◆ **Instruction**: From the line with "范，鼓勵社會資本投資項目優先" through the line with "بالا،مقاومت و استحکام", inclusive, return each line of the data below exactly and leave the rest out.

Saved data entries
# # # # # # #

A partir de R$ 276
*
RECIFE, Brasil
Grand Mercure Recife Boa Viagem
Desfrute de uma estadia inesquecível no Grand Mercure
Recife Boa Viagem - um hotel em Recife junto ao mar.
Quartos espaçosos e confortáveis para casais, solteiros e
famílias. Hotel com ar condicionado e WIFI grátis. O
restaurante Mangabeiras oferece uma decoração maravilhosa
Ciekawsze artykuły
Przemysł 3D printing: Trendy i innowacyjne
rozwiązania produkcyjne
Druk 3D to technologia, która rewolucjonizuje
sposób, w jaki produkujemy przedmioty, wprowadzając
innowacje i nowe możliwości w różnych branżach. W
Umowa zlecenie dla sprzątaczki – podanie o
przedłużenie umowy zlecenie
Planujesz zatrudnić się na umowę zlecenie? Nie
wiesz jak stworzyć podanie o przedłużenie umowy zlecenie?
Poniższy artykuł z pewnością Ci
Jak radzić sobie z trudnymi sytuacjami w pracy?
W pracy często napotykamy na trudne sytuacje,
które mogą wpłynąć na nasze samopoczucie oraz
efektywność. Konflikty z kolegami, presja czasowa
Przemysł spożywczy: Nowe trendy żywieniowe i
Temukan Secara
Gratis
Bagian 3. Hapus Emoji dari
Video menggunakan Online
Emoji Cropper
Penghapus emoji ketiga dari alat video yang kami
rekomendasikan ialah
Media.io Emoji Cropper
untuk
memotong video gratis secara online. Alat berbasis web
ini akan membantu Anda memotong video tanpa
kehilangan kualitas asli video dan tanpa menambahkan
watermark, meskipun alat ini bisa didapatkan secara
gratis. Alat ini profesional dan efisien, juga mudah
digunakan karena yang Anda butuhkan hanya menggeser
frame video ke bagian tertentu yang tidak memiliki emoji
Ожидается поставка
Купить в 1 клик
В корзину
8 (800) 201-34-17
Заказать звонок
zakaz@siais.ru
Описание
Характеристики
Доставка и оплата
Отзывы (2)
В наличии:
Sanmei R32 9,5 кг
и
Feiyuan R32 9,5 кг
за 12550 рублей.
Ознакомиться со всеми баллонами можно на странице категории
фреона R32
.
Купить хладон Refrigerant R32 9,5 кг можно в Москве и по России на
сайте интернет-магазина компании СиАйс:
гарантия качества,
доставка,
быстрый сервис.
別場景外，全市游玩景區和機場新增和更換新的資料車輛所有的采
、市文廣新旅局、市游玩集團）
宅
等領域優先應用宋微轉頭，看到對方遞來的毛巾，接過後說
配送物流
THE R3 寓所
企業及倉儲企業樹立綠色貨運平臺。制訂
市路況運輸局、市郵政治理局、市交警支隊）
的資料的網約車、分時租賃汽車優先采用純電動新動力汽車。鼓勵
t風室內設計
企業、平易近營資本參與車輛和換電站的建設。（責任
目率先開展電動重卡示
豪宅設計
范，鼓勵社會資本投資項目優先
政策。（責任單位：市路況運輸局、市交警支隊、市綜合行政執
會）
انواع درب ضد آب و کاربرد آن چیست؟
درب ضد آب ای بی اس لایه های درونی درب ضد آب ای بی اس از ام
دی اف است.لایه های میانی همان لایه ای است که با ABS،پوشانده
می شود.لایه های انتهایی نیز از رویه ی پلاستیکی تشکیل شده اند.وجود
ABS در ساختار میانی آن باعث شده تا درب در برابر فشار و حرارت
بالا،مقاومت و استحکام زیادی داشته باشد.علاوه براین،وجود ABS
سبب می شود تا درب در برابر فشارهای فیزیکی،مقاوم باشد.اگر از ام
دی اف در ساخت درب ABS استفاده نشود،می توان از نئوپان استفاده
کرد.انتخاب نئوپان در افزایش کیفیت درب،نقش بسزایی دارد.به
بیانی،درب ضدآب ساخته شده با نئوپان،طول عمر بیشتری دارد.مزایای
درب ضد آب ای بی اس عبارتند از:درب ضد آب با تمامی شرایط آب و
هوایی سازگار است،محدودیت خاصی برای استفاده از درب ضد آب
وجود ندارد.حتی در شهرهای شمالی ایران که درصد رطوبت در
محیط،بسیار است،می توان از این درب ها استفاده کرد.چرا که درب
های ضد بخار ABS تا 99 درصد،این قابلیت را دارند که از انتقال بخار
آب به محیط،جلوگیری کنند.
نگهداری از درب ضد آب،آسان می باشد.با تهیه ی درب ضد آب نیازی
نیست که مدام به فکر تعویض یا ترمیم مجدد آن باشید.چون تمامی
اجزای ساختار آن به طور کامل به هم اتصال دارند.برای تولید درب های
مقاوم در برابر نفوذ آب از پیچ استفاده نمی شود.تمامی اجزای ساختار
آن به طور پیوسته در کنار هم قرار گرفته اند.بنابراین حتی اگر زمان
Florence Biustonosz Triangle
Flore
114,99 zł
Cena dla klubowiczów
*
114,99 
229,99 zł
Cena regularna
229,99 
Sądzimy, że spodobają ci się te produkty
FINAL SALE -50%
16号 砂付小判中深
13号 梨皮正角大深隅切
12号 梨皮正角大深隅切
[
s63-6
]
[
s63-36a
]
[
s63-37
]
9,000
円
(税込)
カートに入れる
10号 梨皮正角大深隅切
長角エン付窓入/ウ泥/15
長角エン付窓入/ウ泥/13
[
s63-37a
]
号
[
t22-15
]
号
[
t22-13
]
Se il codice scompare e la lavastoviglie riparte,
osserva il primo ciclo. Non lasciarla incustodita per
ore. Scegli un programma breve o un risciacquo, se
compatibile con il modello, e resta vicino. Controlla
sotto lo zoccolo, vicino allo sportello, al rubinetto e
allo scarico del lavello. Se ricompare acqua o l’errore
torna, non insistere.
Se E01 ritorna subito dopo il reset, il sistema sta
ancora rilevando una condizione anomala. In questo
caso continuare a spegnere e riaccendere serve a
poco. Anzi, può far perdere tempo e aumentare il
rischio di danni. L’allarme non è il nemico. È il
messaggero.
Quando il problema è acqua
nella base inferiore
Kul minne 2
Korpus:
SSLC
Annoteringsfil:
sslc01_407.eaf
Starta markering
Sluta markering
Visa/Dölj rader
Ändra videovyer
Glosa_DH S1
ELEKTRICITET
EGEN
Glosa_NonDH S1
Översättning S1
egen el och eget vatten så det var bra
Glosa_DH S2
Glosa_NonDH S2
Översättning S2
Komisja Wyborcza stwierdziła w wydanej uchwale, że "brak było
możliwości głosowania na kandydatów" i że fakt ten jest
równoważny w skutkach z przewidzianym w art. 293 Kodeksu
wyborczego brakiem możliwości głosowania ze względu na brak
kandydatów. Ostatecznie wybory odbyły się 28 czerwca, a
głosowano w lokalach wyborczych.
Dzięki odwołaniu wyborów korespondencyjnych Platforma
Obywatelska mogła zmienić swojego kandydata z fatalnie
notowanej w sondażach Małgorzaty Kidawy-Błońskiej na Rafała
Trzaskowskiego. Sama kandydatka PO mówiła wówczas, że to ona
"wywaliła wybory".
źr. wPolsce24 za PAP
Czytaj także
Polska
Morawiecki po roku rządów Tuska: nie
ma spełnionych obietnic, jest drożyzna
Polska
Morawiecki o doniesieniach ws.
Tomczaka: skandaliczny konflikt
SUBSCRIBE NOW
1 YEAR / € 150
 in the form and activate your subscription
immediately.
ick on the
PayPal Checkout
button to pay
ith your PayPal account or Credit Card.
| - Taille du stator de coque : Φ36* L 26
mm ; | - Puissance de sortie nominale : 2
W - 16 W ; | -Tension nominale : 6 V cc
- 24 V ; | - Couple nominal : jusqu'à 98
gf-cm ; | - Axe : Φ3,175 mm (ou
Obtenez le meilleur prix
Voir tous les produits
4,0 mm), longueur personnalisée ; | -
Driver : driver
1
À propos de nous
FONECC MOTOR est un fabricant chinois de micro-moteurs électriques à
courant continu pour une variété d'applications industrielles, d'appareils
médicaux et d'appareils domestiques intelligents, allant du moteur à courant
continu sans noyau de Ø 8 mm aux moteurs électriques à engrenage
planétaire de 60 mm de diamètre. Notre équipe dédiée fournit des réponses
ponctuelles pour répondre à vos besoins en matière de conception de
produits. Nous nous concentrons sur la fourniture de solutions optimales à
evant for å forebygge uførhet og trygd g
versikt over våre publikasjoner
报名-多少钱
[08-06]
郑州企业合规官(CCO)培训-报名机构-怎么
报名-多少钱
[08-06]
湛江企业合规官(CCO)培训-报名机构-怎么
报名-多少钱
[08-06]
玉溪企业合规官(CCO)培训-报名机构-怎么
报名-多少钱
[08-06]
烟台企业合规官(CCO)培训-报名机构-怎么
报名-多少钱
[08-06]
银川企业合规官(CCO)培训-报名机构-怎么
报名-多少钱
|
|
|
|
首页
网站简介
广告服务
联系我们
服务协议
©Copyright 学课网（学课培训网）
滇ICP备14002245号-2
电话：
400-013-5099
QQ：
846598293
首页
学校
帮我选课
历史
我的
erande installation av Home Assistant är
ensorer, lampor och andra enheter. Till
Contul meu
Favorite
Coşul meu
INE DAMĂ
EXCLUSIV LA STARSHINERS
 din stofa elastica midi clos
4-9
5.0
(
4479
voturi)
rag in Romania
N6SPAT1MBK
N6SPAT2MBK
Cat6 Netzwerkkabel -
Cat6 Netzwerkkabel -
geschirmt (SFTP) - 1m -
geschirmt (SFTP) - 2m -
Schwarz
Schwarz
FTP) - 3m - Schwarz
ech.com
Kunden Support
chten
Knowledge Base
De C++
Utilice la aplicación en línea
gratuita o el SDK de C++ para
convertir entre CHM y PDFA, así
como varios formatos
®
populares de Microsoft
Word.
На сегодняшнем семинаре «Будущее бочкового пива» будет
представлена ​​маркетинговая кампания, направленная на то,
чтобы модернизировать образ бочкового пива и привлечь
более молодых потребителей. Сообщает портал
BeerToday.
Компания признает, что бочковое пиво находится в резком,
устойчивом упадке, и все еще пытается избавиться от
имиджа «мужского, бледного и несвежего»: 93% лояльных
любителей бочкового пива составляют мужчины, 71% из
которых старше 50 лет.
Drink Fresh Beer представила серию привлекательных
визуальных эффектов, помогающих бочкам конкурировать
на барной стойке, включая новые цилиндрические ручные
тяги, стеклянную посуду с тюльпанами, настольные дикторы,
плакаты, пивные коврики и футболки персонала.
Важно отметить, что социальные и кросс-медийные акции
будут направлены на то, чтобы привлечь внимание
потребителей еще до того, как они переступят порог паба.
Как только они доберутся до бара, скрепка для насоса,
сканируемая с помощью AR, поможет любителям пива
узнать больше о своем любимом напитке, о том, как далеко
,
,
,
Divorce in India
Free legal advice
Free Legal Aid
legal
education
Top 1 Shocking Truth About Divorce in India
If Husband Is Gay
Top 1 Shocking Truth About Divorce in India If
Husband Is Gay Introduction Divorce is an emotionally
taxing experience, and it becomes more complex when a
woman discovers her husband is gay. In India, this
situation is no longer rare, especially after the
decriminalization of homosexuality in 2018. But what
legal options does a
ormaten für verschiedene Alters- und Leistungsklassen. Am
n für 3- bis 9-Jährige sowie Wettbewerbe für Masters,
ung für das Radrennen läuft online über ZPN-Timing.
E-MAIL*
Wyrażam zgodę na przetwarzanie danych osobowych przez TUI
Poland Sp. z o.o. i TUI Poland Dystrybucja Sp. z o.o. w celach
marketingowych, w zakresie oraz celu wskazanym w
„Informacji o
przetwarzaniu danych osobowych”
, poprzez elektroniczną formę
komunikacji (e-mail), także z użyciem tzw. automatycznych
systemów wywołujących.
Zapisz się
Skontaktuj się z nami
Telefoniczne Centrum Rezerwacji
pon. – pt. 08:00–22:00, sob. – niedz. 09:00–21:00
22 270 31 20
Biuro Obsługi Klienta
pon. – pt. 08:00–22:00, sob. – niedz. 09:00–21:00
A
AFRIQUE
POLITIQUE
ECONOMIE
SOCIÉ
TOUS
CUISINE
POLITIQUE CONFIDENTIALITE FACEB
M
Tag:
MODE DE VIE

# # # # # # #

◆ **Answer for the task**:
范，鼓勵社會資本投資項目優先
政策。（責任單位：市路況運輸局、市交警支隊、市綜合行政執
會）
انواع درب ضد آب و کاربرد آن چیست؟
درب ضد آب ای بی اس لایه های درونی درب ضد آب ای بی اس از ام
دی اف است.لایه های میانی همان لایه ای است که با ABS،پوشانده
می شود.لایه های انتهایی نیز از رویه ی پلاستیکی تشکیل شده اند.وجود
ABS در ساختار میانی آن باعث شده تا درب در برابر فشار و حرارت
بالا،مقاومت و استحکام زیادی داشته باشد.علاوه براین،وجود ABS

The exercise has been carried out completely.